Heat Tent


I try not to let Mother Nature's icy cold keep me from building during the winter.  So when it's cold outside, I use a heat tent to cure parts overnight. All epoxies have a recommended minimum cure temperature from the manufacturer.  You'll get the best results if your parts are cured above this temperature within the first 12-24 hours.

A heat tent is nothing more than a tarpoline or some plastic suspended over a temporary frame.  You put a small electric space heater underneath one end of the tent.  The parts to be cured are placed at the other end.  Heat tents can be made from whatever you have on hand.  Saw horses make great frames.  I have cured small parts under a large cardboard shipping box.  I've even cured parts in the fuselage with the canopy closed!  Heat tents don't need to be fancy.  Use whatever works to hold the heat in. 

In the photos above, I suspended two 5-foot aluminum angles over two of my wing cradles.  The heater is on one end and my composite roll bars are at the other.  I use bricks to hold the plastic to the ground.  I make every effort to seal off openings to keep the heat inside.  I have a bucket of clothes pins that come in handy for cinching larger sections of plastic when it's too impractical to use bricks.  It's not important that the heat tent be hermetically sealed.  It just needs to be free of open holes and gaps that would let the heat escape.  I don't like to use duct tape or masking tape because it will come loose once the plastic heats up and the glue on the tape lets go.

The heater I use is a 1500 watt electric space heater available at any Lowes or Home Depot.  It is a convective heater, which means that it generates its heat by blowing air over a set of electric coils.  It has a thermostat.  It also has a safety switch that shuts the heater off if it falls over for some reason.  Because the heater has a fan, the heater will circulate the air within the tent.  I normally set the thermostat at around 85-95 degrees.  While the heater can produce higher temperatures than that, I like to stay at 85-95 degrees.  That way the heater will cycle on and off throughout the night.  It will run for a minute or so, then shut down for a few minutes.  Any higher than that and the heater will run all night.
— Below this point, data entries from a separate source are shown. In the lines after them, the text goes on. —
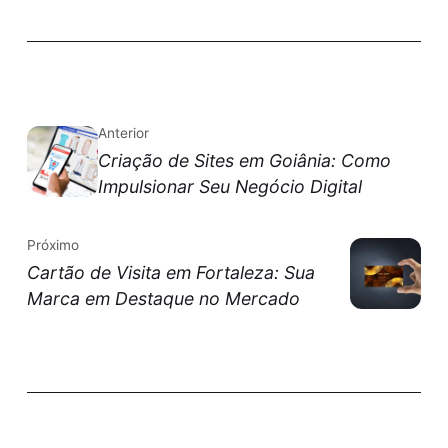
Anterior
Criação de Sites em Goiânia: Como
Impulsionar Seu Negócio Digital
Próximo
Cartão de Visita em Fortaleza: Sua
Marca em Destaque no Mercado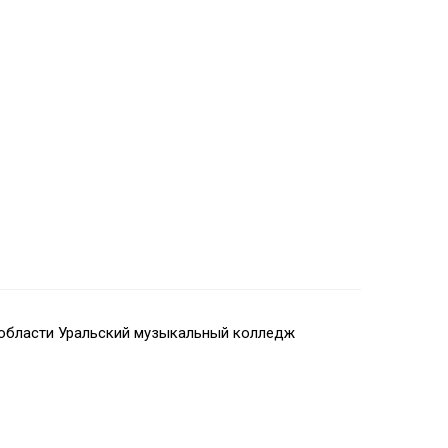
области Уральский музыкальный колледж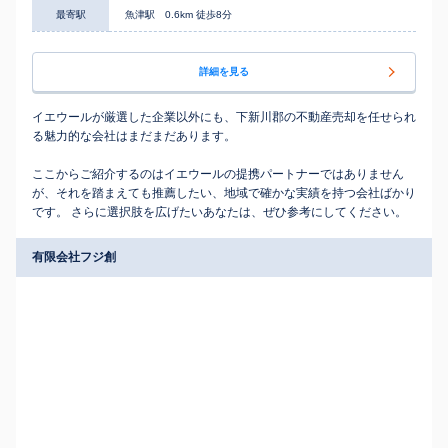
最寄駅
魚津駅 0.6km 徒歩8分
詳細を見る
イエウールが厳選した企業以外にも、下新川郡の不動産売却を任せられ
る魅力的な会社はまだまだあります。
ここからご紹介するのはイエウールの提携パートナーではありません
が、それを踏まえても推薦したい、地域で確かな実績を持つ会社ばかり
です。 さらに選択肢を広げたいあなたは、ぜひ参考にしてください。
有限会社フジ創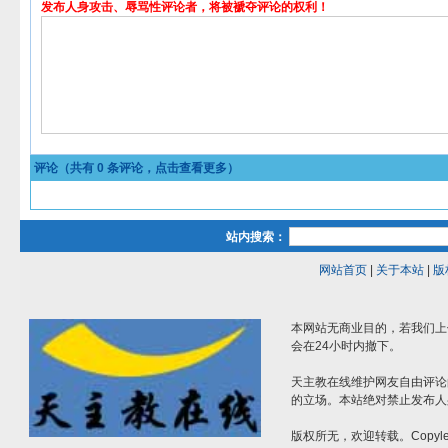
发布人身攻击、辱骂性评论者，将被褫夺评论的权利！
评论（共有
0
条评论，点击查看更多）
站内搜索：
网站首页
|
关于本站
|
版
本网站无商业目的，若我们上
会在24小时内撤下。
天主教在线维护网友自由评论
的立场。本站绝对禁止发布人
版权所无，欢迎转载。Copylef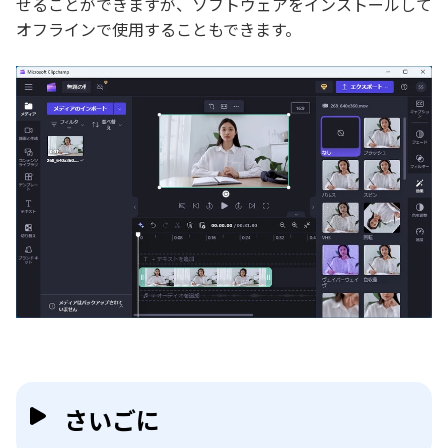
せることができますが、ソフトウェアをインストールして
オフラインで使用することもできます。
さいごに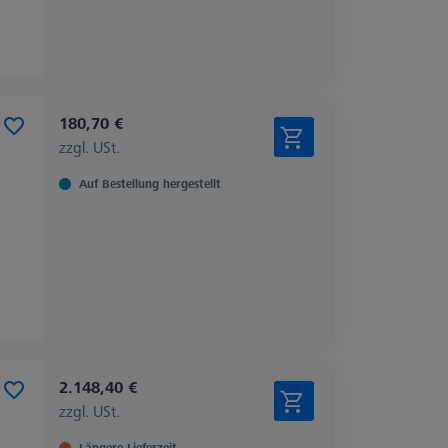
180,70 €
zzgl. USt.
Auf Bestellung hergestellt
2.148,40 €
zzgl. USt.
Längere Lieferzeit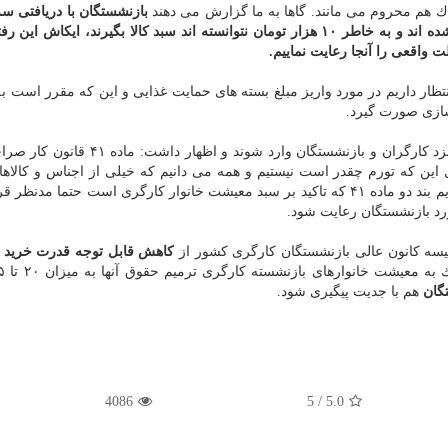
دك هم محروم می مانند. گاها به ما گزارش می دهند
بازنشستگان با دریافتی سه
و ۱۰ هزار تومان هم شامل دریافت بسته حمایت غذایی نشده اند و به خاطر ۱۰ هزار تومان نتوانسته اند سبد كالا بگیرند، ایكا
 واقعی را آنجا رعایت نماییم.
ظار داریم در مورد واریز مبلغ بسته های حمایت غذایی و این كه مقرر است 
سازی صورت گیرد.
وی در انتها از نمایندگان مجلس خواست تا به مبحث دستمزد كارگران و بازنشستگان وارد شوند
ین كه تورم چقدر است نیستیم و همه می دانیم كه خیلی از اجناس و كالاها 
دوبرابر گذشته و چهاربرابر شده است. ازاین رو انتظار داریم بند دو ماده ۴۱ كه تاكید بر سبد معیشت خانوار كارگری است حتما 
ئیسه كانون عالی بازنشستگان كارگری كشور از
كاهش قابل توجه قدرت خرید ك
گان
هم با جدیت پیگیری شود.
4086
5
/
5.0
For safety reasons, I try to set up the tent over the concrete floor and away from convenient flammable materials.  I try to ensure the plastic is at least 3 feet away from the heater and that it is taut and cannot be sucked up against the heater.  Sometimes it's impossible to keep the 3-foot rule.  That's another reason I like the convective heaters.  At 85-95 degrees the heater coils do not get very hot.  There are very few materials that will combust at that temperature. 

I stayed away from using radiant heaters.  They generate their heat with wire or tubes that glow red hot.  Most of them do not have fans, so they are useless for circulating warm air under the tent.  The radiant light can melt parts if placed too close.   Plus, "red hot" to me means a greater chance of FIRE.  And for goodness sake, DO NOT EVER use a propane, oil, kerosene, or any heater that uses an open flame.

Need convincing of the benefits?  These pictures were taken on January 23, 2005.  It was 25 degrees in the hangar and the wind was gusting to 30 knots.  Yet inside the heat tent, my composite roll bars were curing in a warm, tropical paradise of 90 degrees.  I returned the next day to find my parts cured rock hard.